#### Instrucciones:
1) En el texto sobre el presidente y la UNAM, ¿qué grupos de estudiantes de medicina menciona la respuesta de la UNAM al describir su situación durante la pandemia? Nómbralos todos.
2) Retoma el texto sobre el presidente y la UNAM y escribe cómo sigue después de su última oración.

#### Texto de estudio:
-------------------------

El lunes 16 de mayo en su puesta en escena mañanera el presidente acusó a la UNAM de haber mandado a los estudiantes de medicina a sus casas durante la pandemia. “En vez de convocar a todos los médicos estudiantes a enfrentarla, a ayudar, se fueron a sus casas”.

Ese mismo día la UNAM respondió de manera clara y contundente: “fue la autoridad sanitaria la que… suspendió todas las actividades de los ciclos clínicos de pregrado solicitando a los directores de Hospitales y Jurisdicciones sanitarias que los estudiantes no acudieran a las instituciones de salud”. “También se impidió el acceso a los internos de pregrado en los hospitales de primer y segundo nivel de atención”. “Los pasantes de servicio social que se encontraban en unidades hospitalarias fueron, por instrucciones de la autoridad sanitaria, trasladados a centros de salud, para apoyar al Programa Nacional de Salud, donde continuaron prestando sus servicios de manera ininterrumpida”. “Cerca de 15 mil médicos residentes, estudiantes de posgrado de especialidad, estuvieron siempre presentes durante estos terribles meses… Los médicos, investigadores, docentes y estudiantes de medicina y enfermería de la UNAM se mantuvieron siempre en la primera línea de contención al virus SARS-CoV-2 y en la atención a pacientes infectados”. Y luego la UNAM enumeró un listado de “tareas adicionales” realizadas por sus integrantes.

Alguien, incapaz de aprender, esperaría que el presidente rectificara sus dichos descalificadores y mal informados. Pero no. No está en su naturaleza. Sus sentencias no requieren evidencia y si otro se las proporciona, nunca es suficiente para modificar su “planteamiento” inicial.

Así, como si la aclaración no existiera, dijo que había sido “malinterpretado” pero subió el volumen: “que la mayoría de los maestros eran aplaudidores del régimen de corrupción y estoy hablando de las ciencias sociales”, que la UNAM “se cubrió de derechismo” y que la encabezaba una supuesta “burocracia dorada”. No era la primera ocasión en que arremetía contra la UNAM. Unos meses antes llamó a “rebelarse” contra ella, lo que algunos interpretamos como una convocatoria a desestabilizar una institución a la que, por desgracia, no es difícil agredir.

-------------------------

#### Extracto de datos:

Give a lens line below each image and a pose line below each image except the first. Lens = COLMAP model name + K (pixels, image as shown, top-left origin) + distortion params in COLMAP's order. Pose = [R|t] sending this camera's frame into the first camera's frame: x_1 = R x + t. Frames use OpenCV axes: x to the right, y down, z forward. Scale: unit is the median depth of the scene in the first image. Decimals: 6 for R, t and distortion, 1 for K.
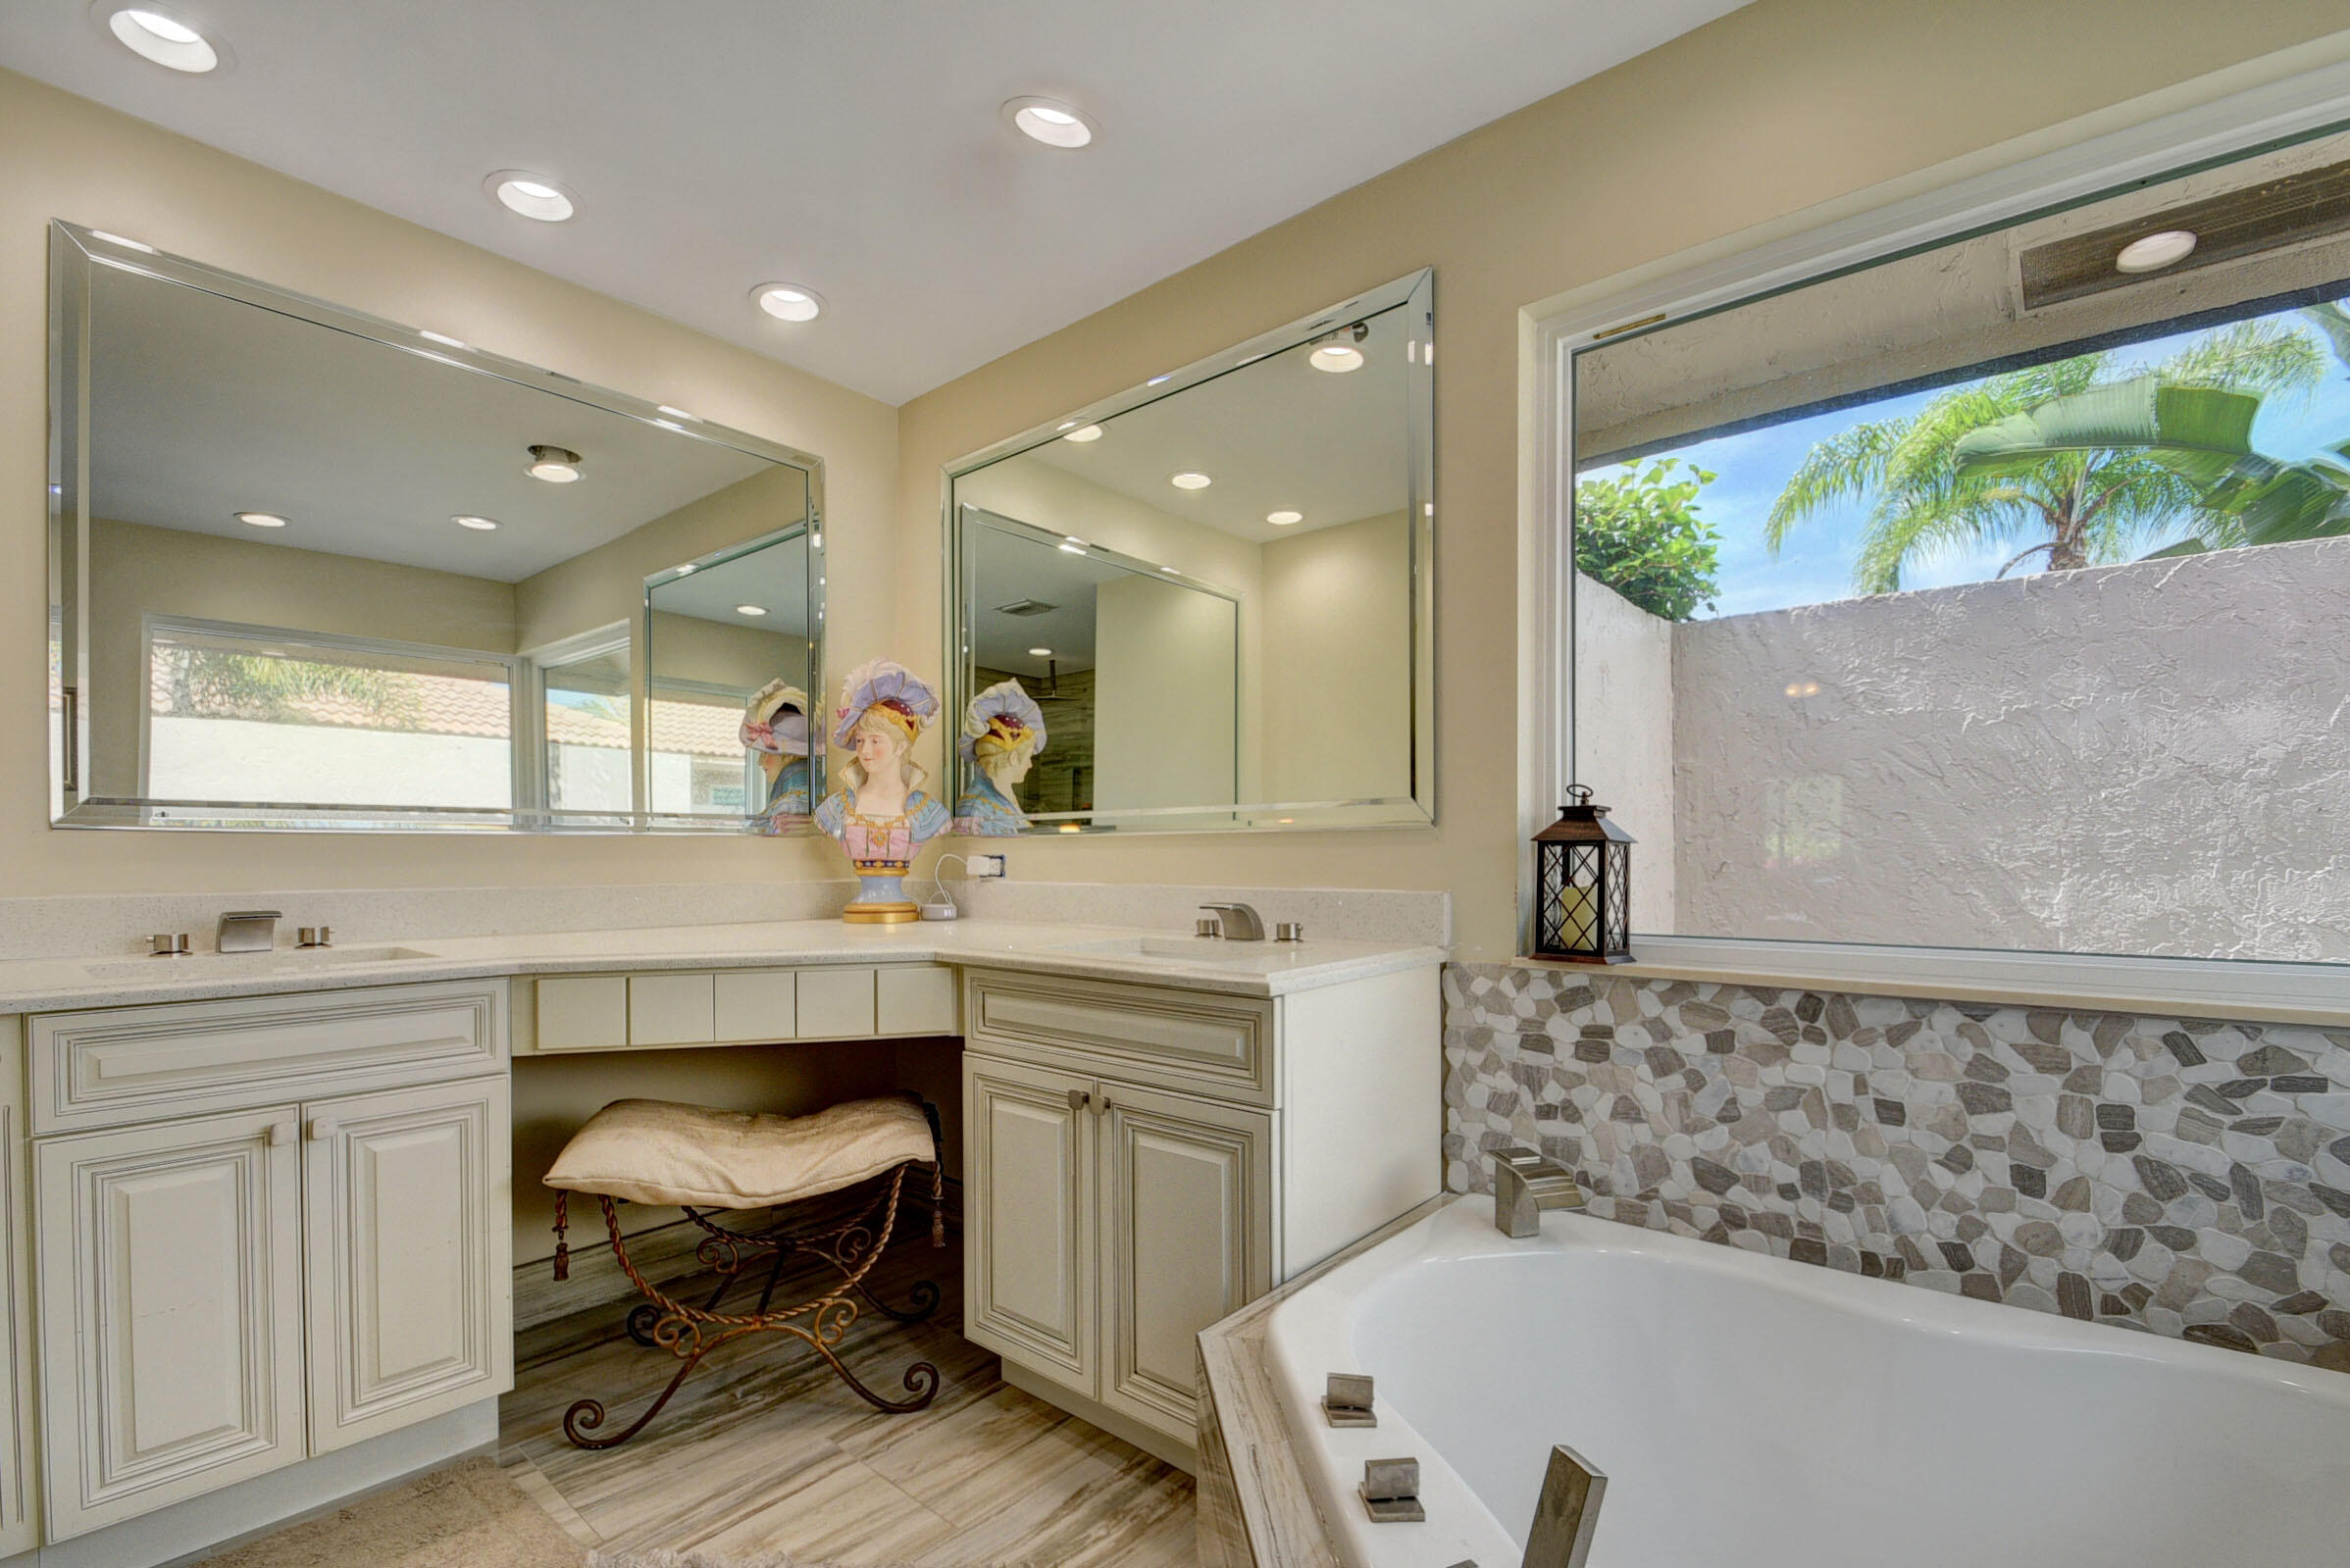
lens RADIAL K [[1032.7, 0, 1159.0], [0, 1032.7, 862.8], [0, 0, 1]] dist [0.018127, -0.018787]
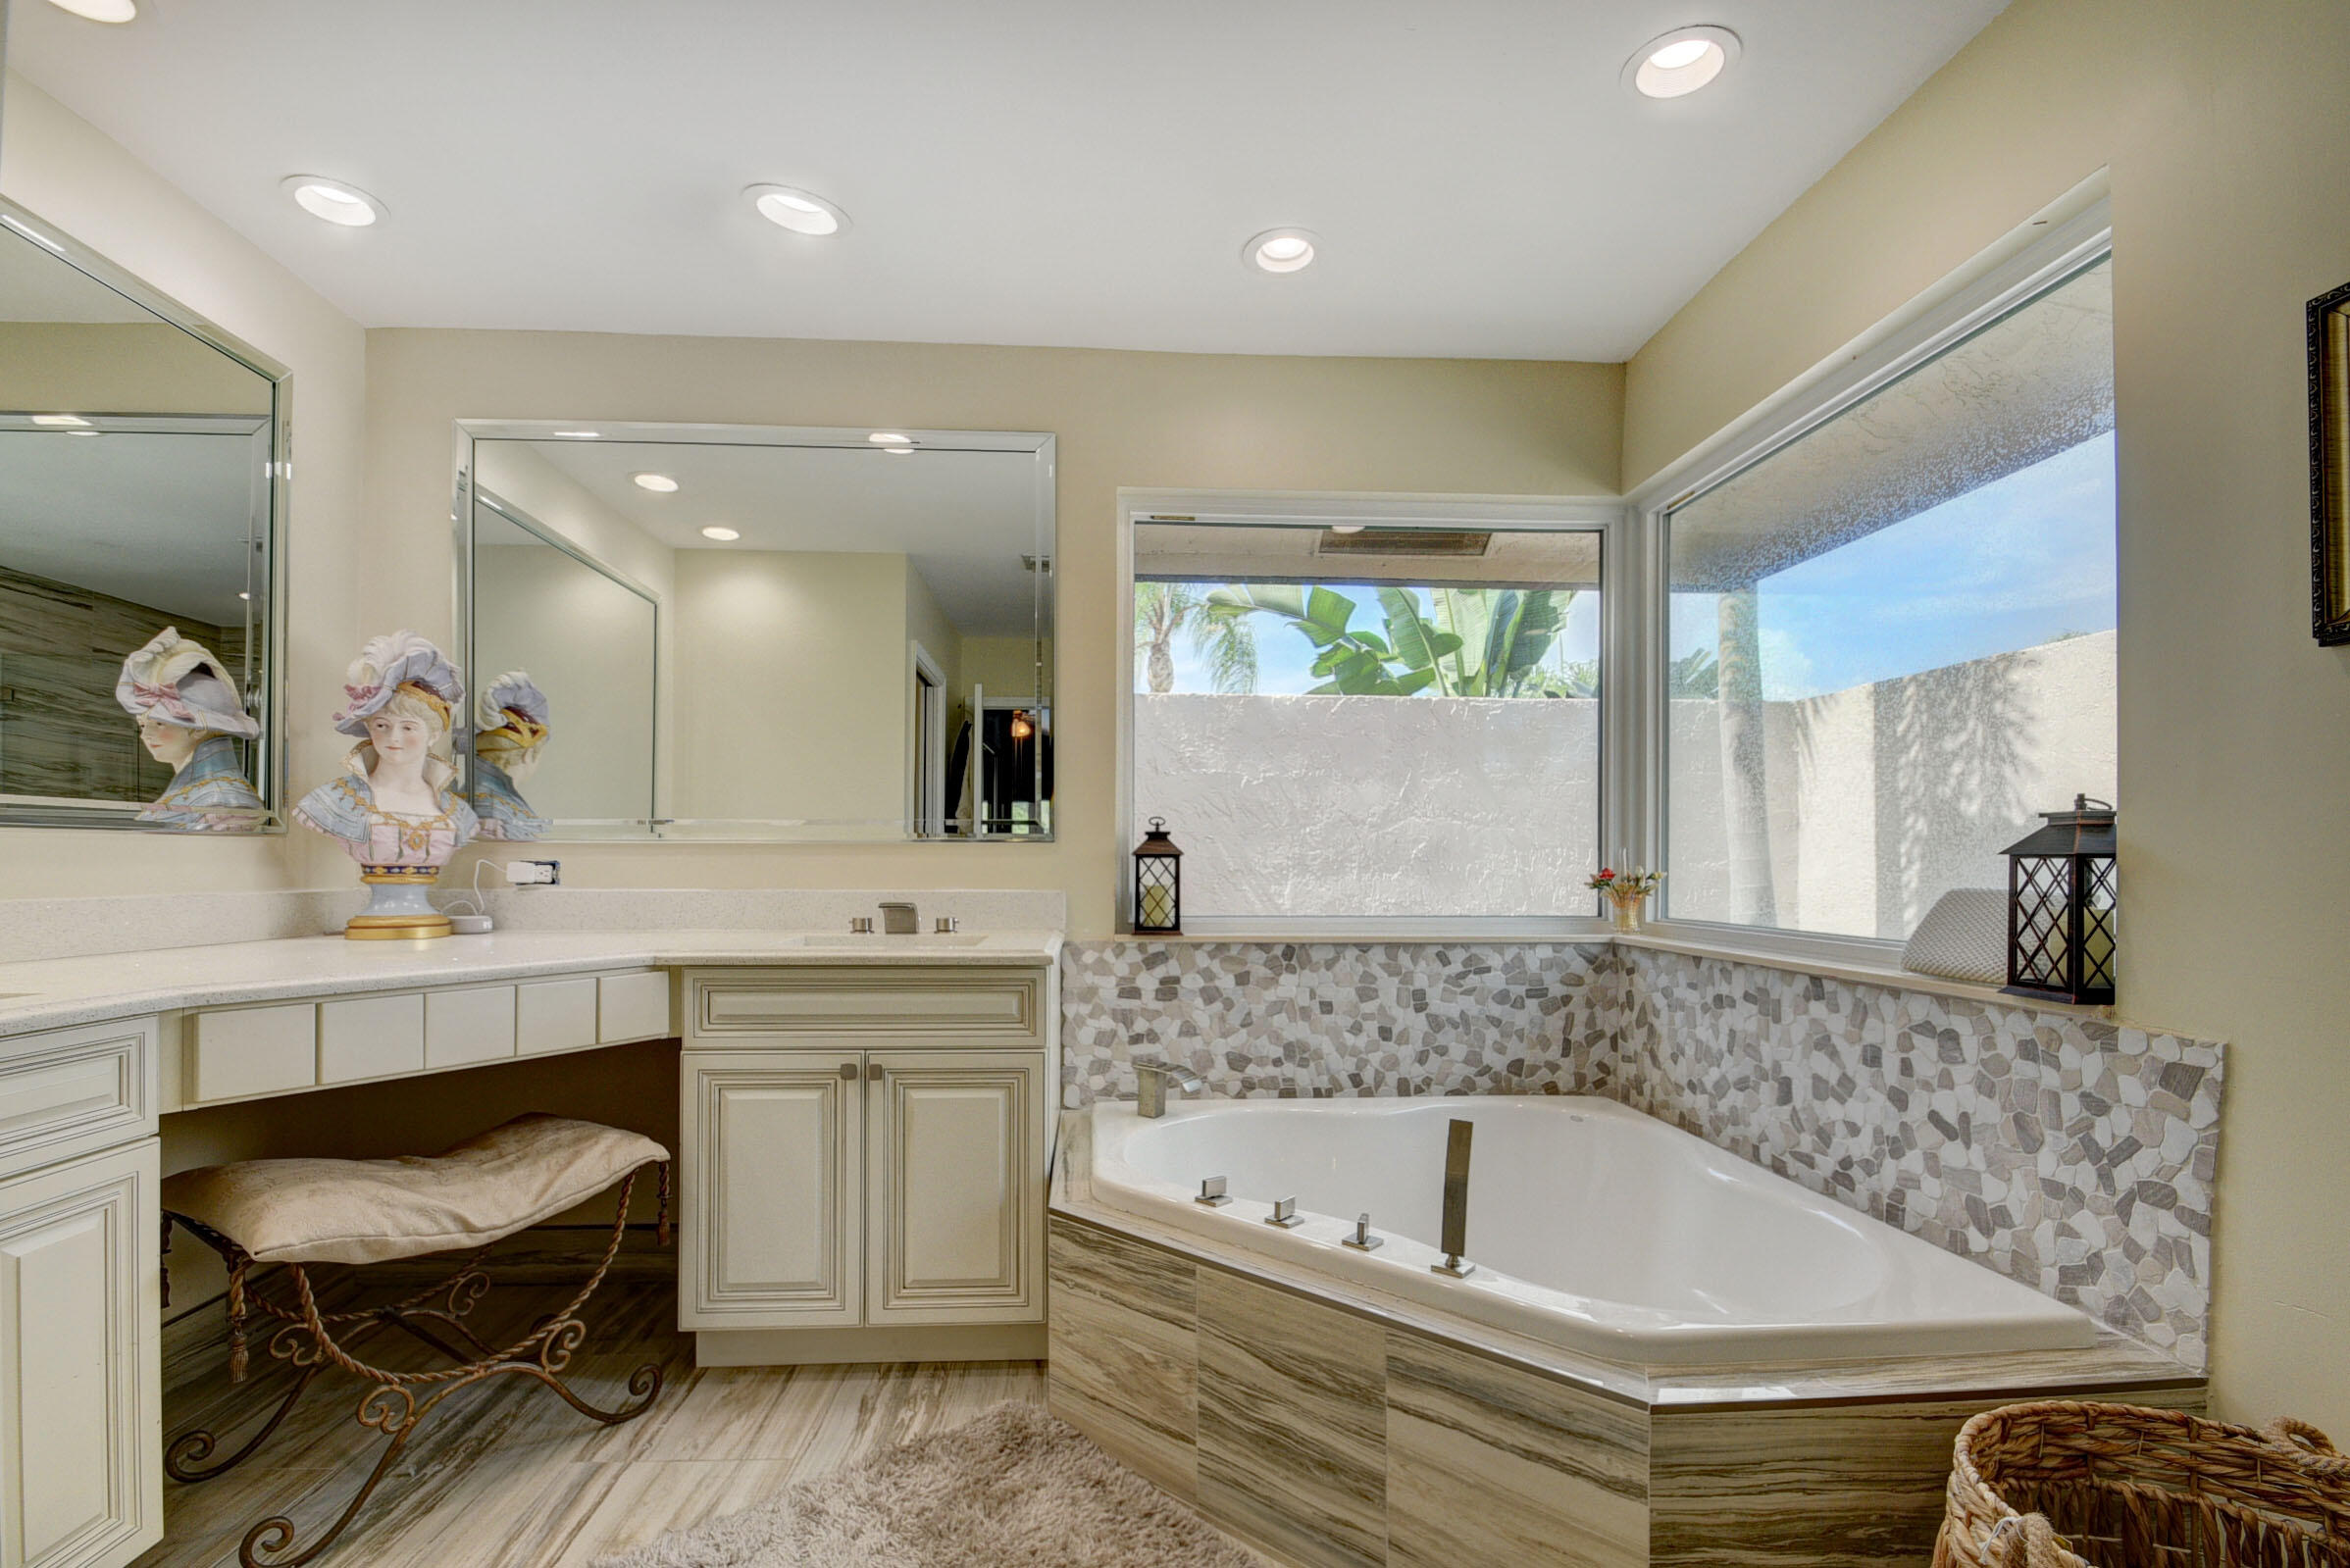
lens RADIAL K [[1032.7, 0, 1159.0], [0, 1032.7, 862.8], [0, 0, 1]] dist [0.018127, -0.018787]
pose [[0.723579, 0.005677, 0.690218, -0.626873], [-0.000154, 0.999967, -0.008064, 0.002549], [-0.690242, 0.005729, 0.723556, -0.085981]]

-------------------------

#### Respuestas:
1)
- Los estudiantes de los ciclos clínicos de pregrado
- Los internos de pregrado
- Los pasantes de servicio social
- Los médicos residentes, estudiantes de posgrado de especialidad

2)
Las declaraciones del presidente desataron, de forma inmediata, una potente ola de defensa de una institución que es valorada por la mayoría, e incluso entre sus seguidores se escucharon —lo que no es común— no solo deslindes de las afirmaciones presidenciales, sino una clara defensa de la UNAM.

La UNAM, como cualquier centro de educación superior masivo, tiene problemas. Cumple con creces su misión, pero no es ni podrá ser un espacio idílico. Pero las anulaciones gruesas, los prejuicios, las afirmaciones sin sustento, en nada contribuyen a atenderlos. Lo único que hacen es enrarecer el ambiente. Un ambiente de por sí recargado de “diagnósticos” improvisados y ocurrentes, como la UNAM lo demostró ante las expresiones presidenciales.

Creo —y espero equivocarme— que al igual que con otras instituciones centrales de la vida nacional, lo que disgusta al presidente es la autonomía que ejerce la Universidad. Autonomía necesaria para que esa casa de estudios sea lo que debe ser: un espacio para la docencia, la investigación y la recreación de la cultura y las artes, en la que conviven corrientes de pensamiento y escuelas académicas diversas. Una institución no alineada a credo político alguno y mucho menos a una voluntad.